▶ _TEXT SECTION_
§
Your desktop has a harddisk controller that allows two devices per IDE cable chain. When you open your desktop up, you will see a flat long cable running from the mother board to the dekstop's hard drive. On this long, flat cable should be another free molex connector. This allows you to run two drives on the same chain.

After you install your laptops drive (by plugging it into the IDE chain cable and a molex cable that supplies power), your computer will now have two drives. If you tried to start up at this point, your dekstop would be very confused as to which drive it should "boot from". It wouldn't know whether to run Windows from your desktop or laptop drive.

And thats why you need to set one as a slave and one as a master. Their should be a little jumper chart on the back of each drive, and a little set of pins with a connecter that allows you to cross two adjacent pins. You need to set your desktop's hard drive to master, and your old laptop drive as a slave. That way, when you start up, the computer will check the hard drives, identify the "master" drive, and use the boot record and Windows installation from that drive to start up. Then, once Windows is booted, your slave drive will now be available in your "My Computer" under a new drive name like "D:" or "F:".
§
▶ _DATA FOR ANALYSIS_
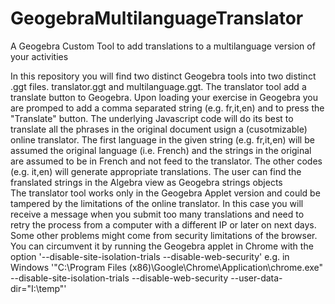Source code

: # GeogebraMultilanguageTranslator
A Geogebra Custom Tool to add translations to a multilanguage version of your activities

In this repository you will find two distinct Geogebra tools into two distinct .ggt files. translator.ggt and multilanguage.ggt.
The translator tool add a translate button to Geogebra. Upon loading your exercise in Geogebra you are promped to add a comma separated string (e.g. fr,it,en) and to press the "Translate" button. The underlying Javascript code will do its best to translate all the phrases in the original document usign a (cusotmizable) online translator. The first language in the given string (e.g. fr,it,en) will be assumed the original language (i.e. French) and the strings in the original are assumed to be in French and not feed to the translator. The other codes (e.g. it,en) will generate appropriate translations. The user can find the franslated strings in the Algebra view as Geogebra strings objects   
The translator tool works only in the Geogebra Applet version and could be tampered by the limitations of the online translator.
In this case you will receive a message when you submit too many translations and need to retry the process from a computer with a different IP or later on next days. Some other problems might come from security limitations of the browser. You can circumvent it by running the Geogebra applet in Chrome with the option '--disable-site-isolation-trials --disable-web-security' 
e.g. in Windows '"C:\Program Files (x86)\Google\Chrome\Application\chrome.exe" --disable-site-isolation-trials --disable-web-security --user-data-dir="I:\temp"'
§
▶ _ABOUT THIS EXERCISE_
Translate this sentence from the hard drive text into Spanish: "This allows you to run two drives on the same chain." The entries above have no connection to the hard drive text.

▶ _TASK ANSWER_
Esto te permite hacer funcionar dos unidades en la misma cadena.